The task: Please reproduce the lines below word for word, omitting the pictures.

Input data:
◇ ◇ ◇
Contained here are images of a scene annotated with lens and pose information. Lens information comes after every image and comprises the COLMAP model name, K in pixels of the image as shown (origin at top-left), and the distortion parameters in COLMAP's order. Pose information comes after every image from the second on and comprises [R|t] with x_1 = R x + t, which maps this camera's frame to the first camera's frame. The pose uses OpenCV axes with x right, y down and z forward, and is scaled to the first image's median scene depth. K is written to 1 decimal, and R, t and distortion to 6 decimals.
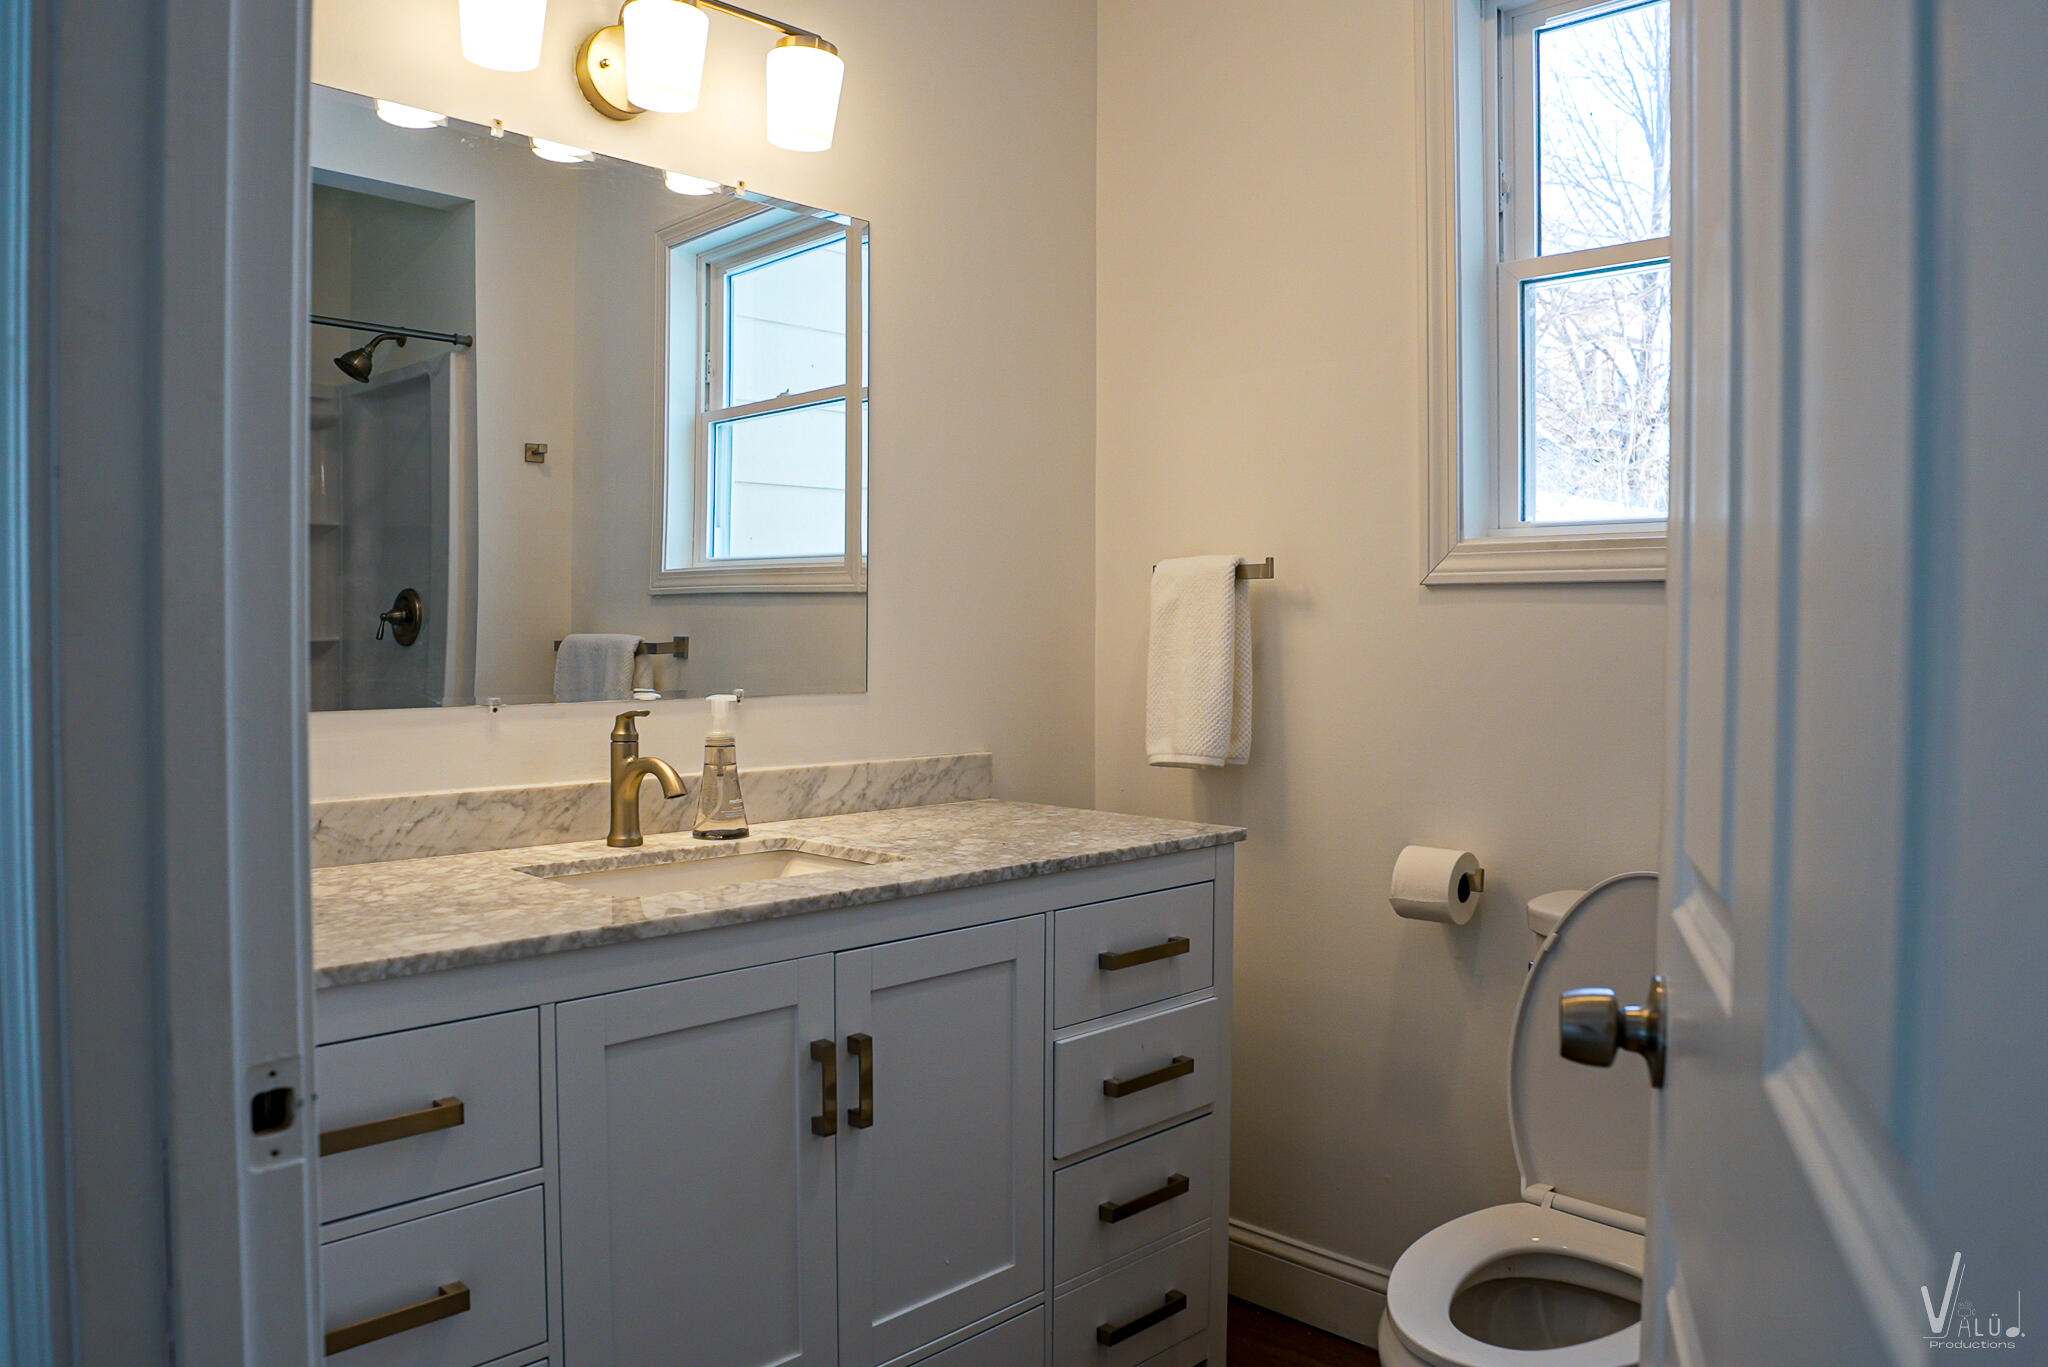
lens RADIAL K [[1474.6, 0, 1024.0], [0, 1474.6, 683.5], [0, 0, 1]] dist [-0.095812, -0.001069]
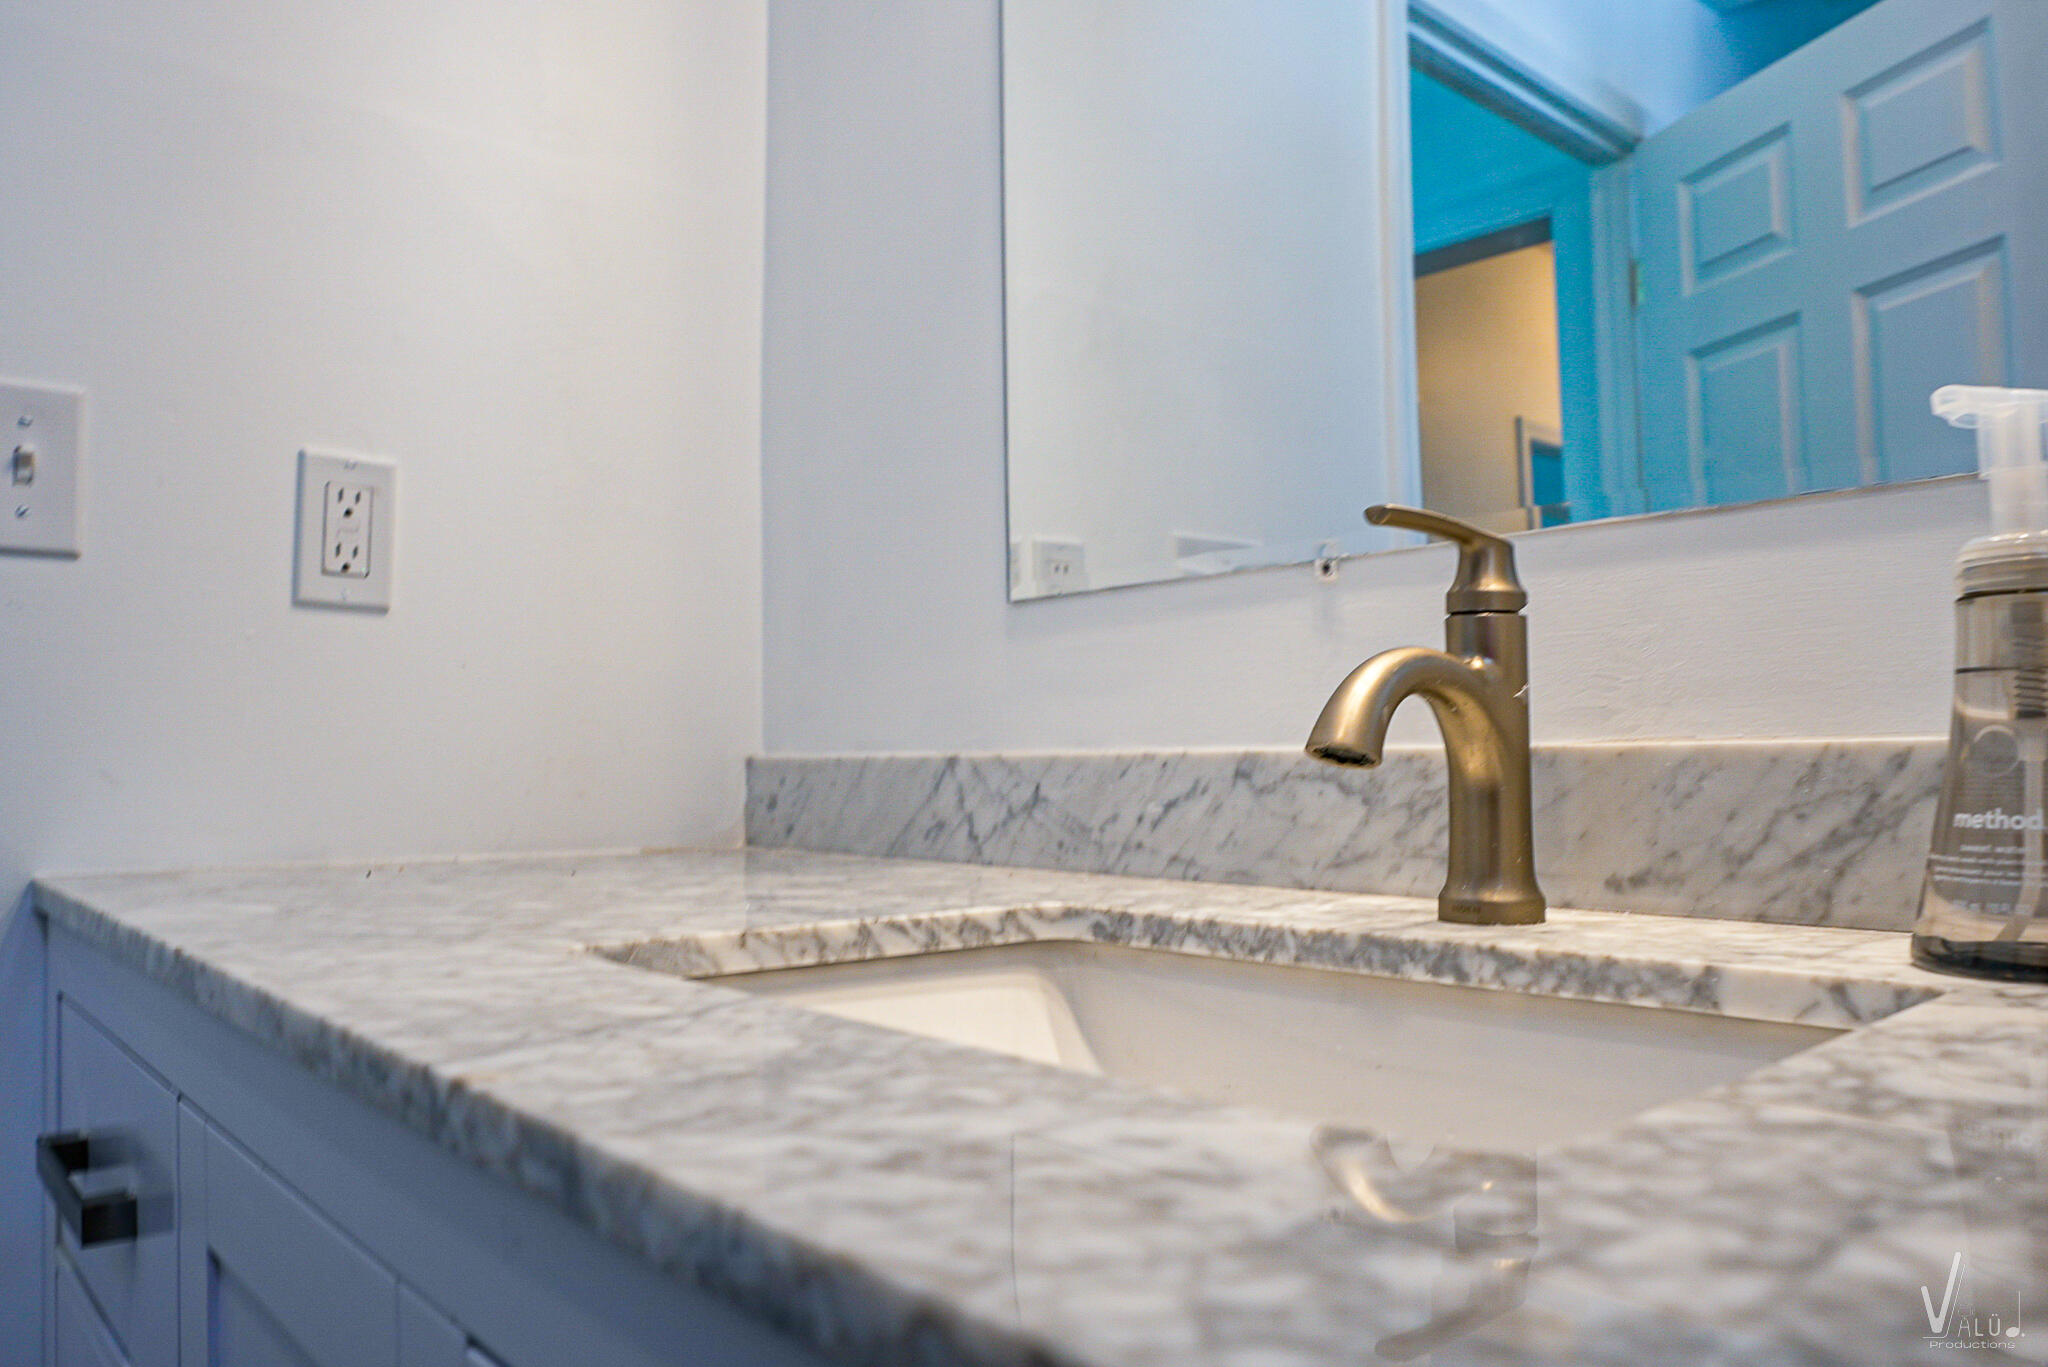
lens RADIAL K [[1474.6, 0, 1024.0], [0, 1474.6, 683.5], [0, 0, 1]] dist [-0.095812, -0.001069]
pose [[-0.075589, -0.052626, -0.995749, 0.085822], [-0.024168, 0.998410, -0.050932, 0.080002], [0.996846, 0.020215, -0.076740, 0.979457]]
◇ ◇ ◇
Written answer:
Contained here are images of a scene annotated with lens and pose information. Lens information comes after every image and comprises the COLMAP model name, K in pixels of the image as shown (origin at top-left), and the distortion parameters in COLMAP's order. Pose information comes after every image from the second on and comprises [R|t] with x_1 = R x + t, which maps this camera's frame to the first camera's frame. The pose uses OpenCV axes with x right, y down and z forward, and is scaled to the first image's median scene depth. K is written to 1 decimal, and R, t and distortion to 6 decimals.
lens RADIAL K [[1474.6, 0, 1024.0], [0, 1474.6, 683.5], [0, 0, 1]] dist [-0.095812, -0.001069]
lens RADIAL K [[1474.6, 0, 1024.0], [0, 1474.6, 683.5], [0, 0, 1]] dist [-0.095812, -0.001069]
pose [[-0.075589, -0.052626, -0.995749, 0.085822], [-0.024168, 0.998410, -0.050932, 0.080002], [0.996846, 0.020215, -0.076740, 0.979457]]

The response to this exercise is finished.